Sadece Ay Tanrıçası’nın korumasını istiyordum. Gizlice ezilmekten, zorbalığa uğramaktan ve kız kardeşim tarafından herkesin önünde altın çocuk gibi davranılırken aşağılanmaktan yorulmuştum. Bu sefaleti bitirmek istiyordum. Onun ölmesini asla istememiştim.
Olayın anıları bulanıktı ve ne olduğunu net bir şekilde tarif edemiyordum, ama biliyordum ve eminim ki Odette benim yerime ölmüştü.
Tek bir duamın bu kadar yıkıma neden olduğunu düşünmek gözlerimden bir damla yaş düşmesine neden oldu.
Sürü, onun eşi, ailem ve ben hepimiz bu yüzden mutsuz olmuştuk.

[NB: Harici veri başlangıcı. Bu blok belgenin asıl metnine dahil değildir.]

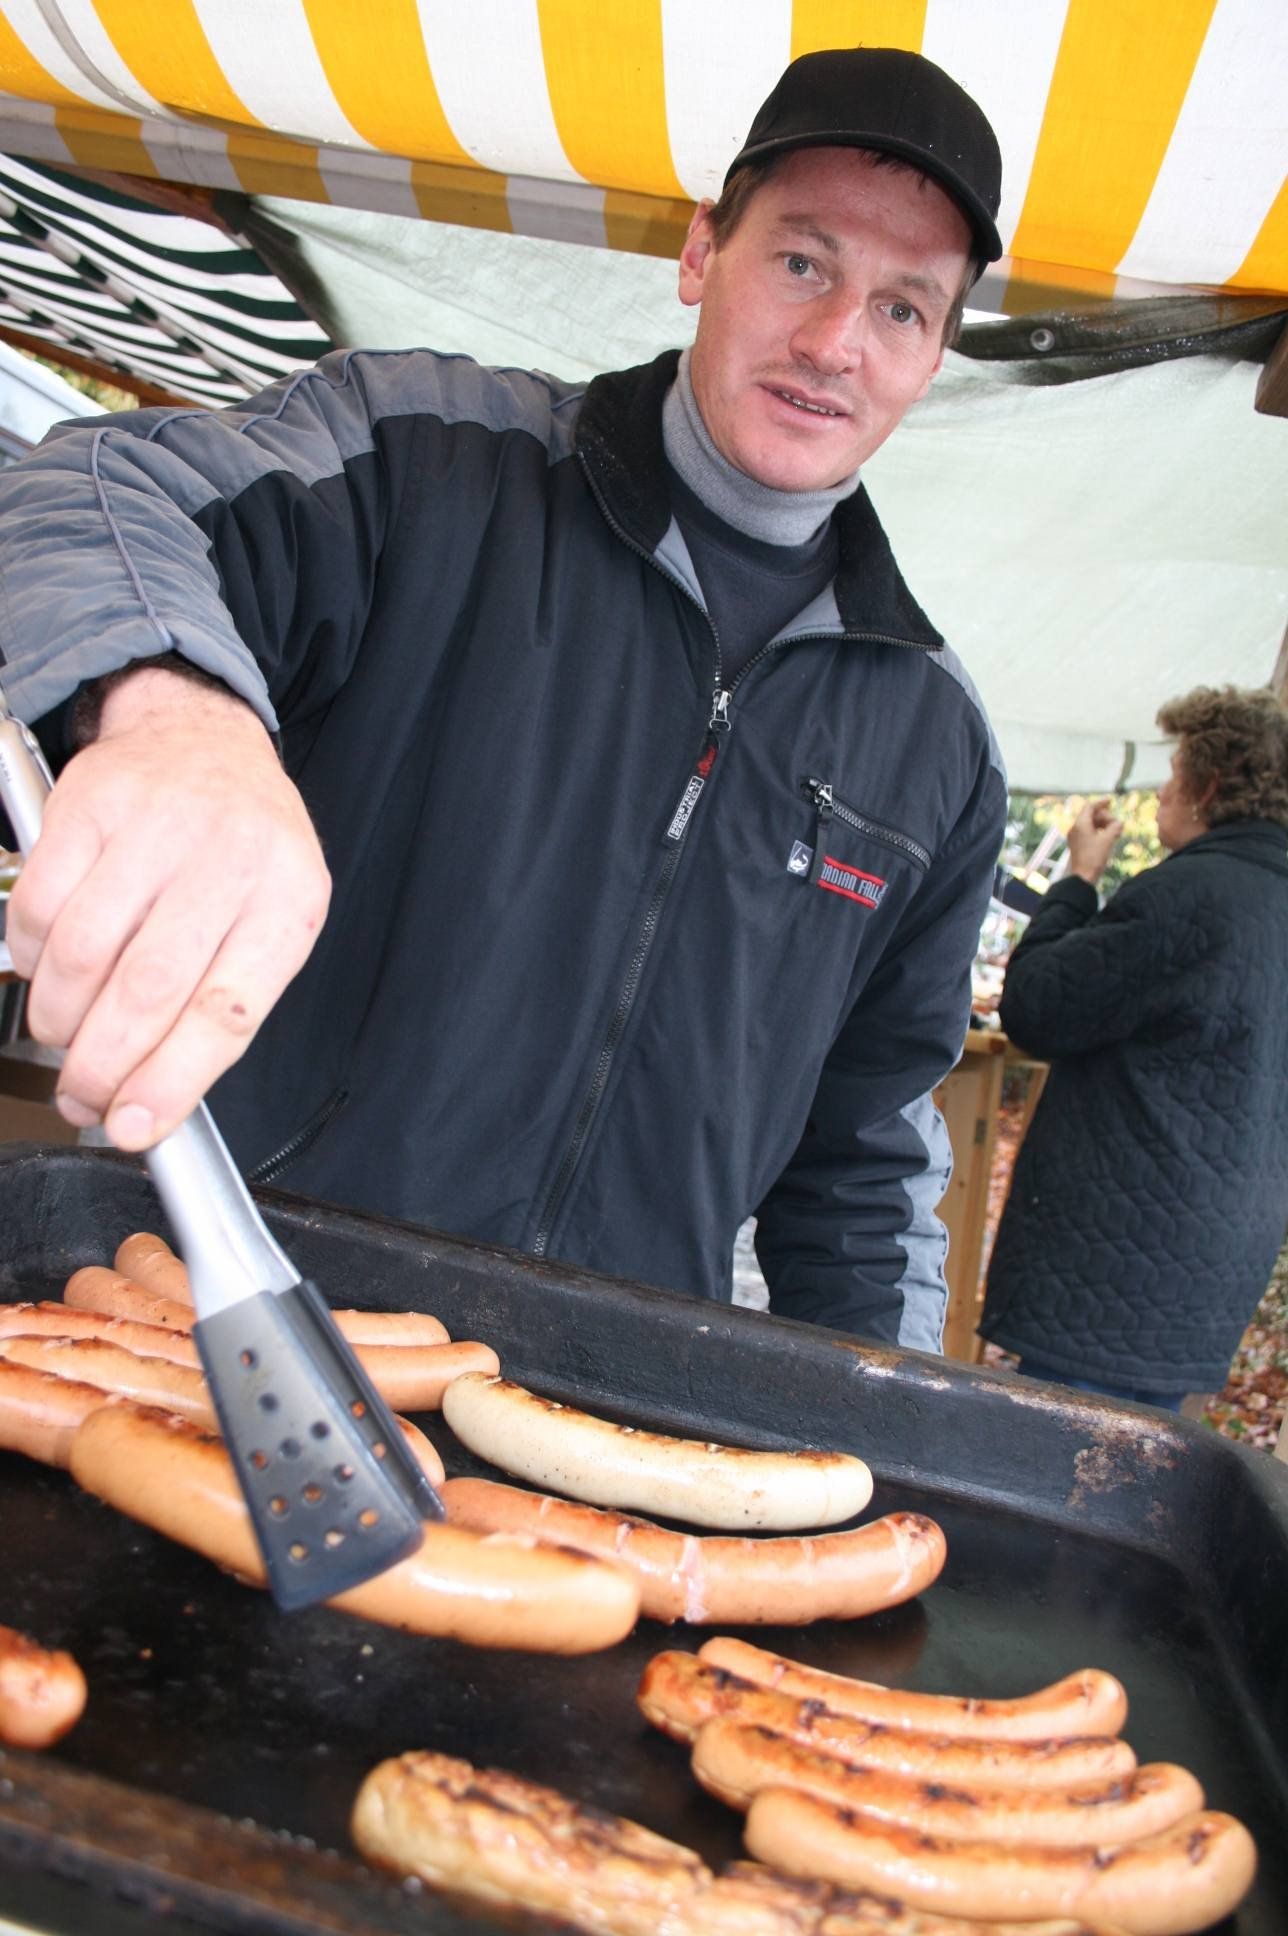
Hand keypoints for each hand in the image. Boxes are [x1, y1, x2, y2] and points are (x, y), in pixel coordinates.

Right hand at [7, 667, 330, 1148]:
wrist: (202, 740)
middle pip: (148, 989)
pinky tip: (50, 969)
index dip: (173, 1080)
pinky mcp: (91, 803)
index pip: (228, 1010)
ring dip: (61, 1019)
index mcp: (286, 900)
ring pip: (83, 953)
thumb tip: (152, 1103)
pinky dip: (32, 960)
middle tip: (83, 1098)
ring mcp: (157, 824)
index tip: (132, 1126)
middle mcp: (228, 856)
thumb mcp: (269, 920)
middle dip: (103, 1065)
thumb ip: (223, 1007)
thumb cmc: (241, 849)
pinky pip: (39, 907)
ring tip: (65, 1036)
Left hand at [1064, 796, 1122, 885]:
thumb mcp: (1108, 840)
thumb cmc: (1094, 858)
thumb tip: (1119, 823)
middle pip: (1091, 815)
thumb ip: (1115, 827)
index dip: (1101, 803)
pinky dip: (1099, 832)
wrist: (1083, 877)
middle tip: (1116, 825)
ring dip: (1103, 825)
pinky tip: (1109, 838)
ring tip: (1115, 833)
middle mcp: (1075, 828)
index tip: (1111, 801)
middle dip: (1105, 817)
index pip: (1090, 807)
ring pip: (1091, 824)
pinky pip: (1089, 833)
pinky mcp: (1078, 845)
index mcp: (1080, 824)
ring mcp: (1075, 837)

Yerde halsizce diz çöküp dışarıya bakarak sessiz bir dua ettim.
Ay tanrıçasından, Odette’nin hayatına mal olan duamı affetmesini istiyordum. Onun ölmesini asla istememiştim.
Derin bir nefes alıp, gözlerimi evin etrafına gezdirdim. Her yer kız kardeşimin ölümünü anmak için süslenmişti.
“Lütfen Ay Tanrıçası, sürüdeki herkese Odette’nin ölümünü bırakmaları için cesaret ver. Onların bu kadar endişeli ve üzgün olmasını istemiyorum.” Durakladım, sonra ekledim, “Ayrıca, lütfen, Killian’ın eşini bulmasını umuyorum. Beni hep incitse de, bunun Odette yüzünden olduğunu biliyorum. Ve, ona tamamen nefret edemem. Lütfen onu üzüntüden kurtar ve kız kardeşimin ölümünün gölgesinden çıkmasına yardım et. Ve… Ve…” Tereddüt ettim ama derin bir nefes alarak tekrar ekledim, “Lütfen, umarım ailem mutlu olabilir ve tekrar huzur bulabilir.”
Bundan sonra, sürüden ayrılabilirdim.
Eğer yapabilseydim, Odette’nin ölümüyle yer değiştirmek isterdim. Ancak… Bu mümkün değildi.
Oturup boş boş odaya baktım, düşüncelerimi silkeleyerek birkaç dakika sonra kalkmak için hareket ettim.
Başımda bulanık, tanıdık bir his belirdi, odanın içinde sendeleyerek tutunacak bir şeyler aradım.
Görünürde hiçbir şey yoktu; tuttuğum her şeyin az ya da hiç gücü yoktu ve sonunda tekrar yere düştüm.
Yerde hareketsiz oturdum, ne oluyorsa bitmesini bekledim.
“Ne—Ne oluyor?” diye kekeledim, kendimi desteklemek için duvara doğru sendeleyerek.
Başım dönüyordu, midem bulanıyordu ve hiç gücüm yoktu. Bana ilaç mı verildi?
Tess kıkırdadı. “Eşin burada. Eşin burada.”
Kalbim bir an durdu, onu duyunca. Benim— eşim mi?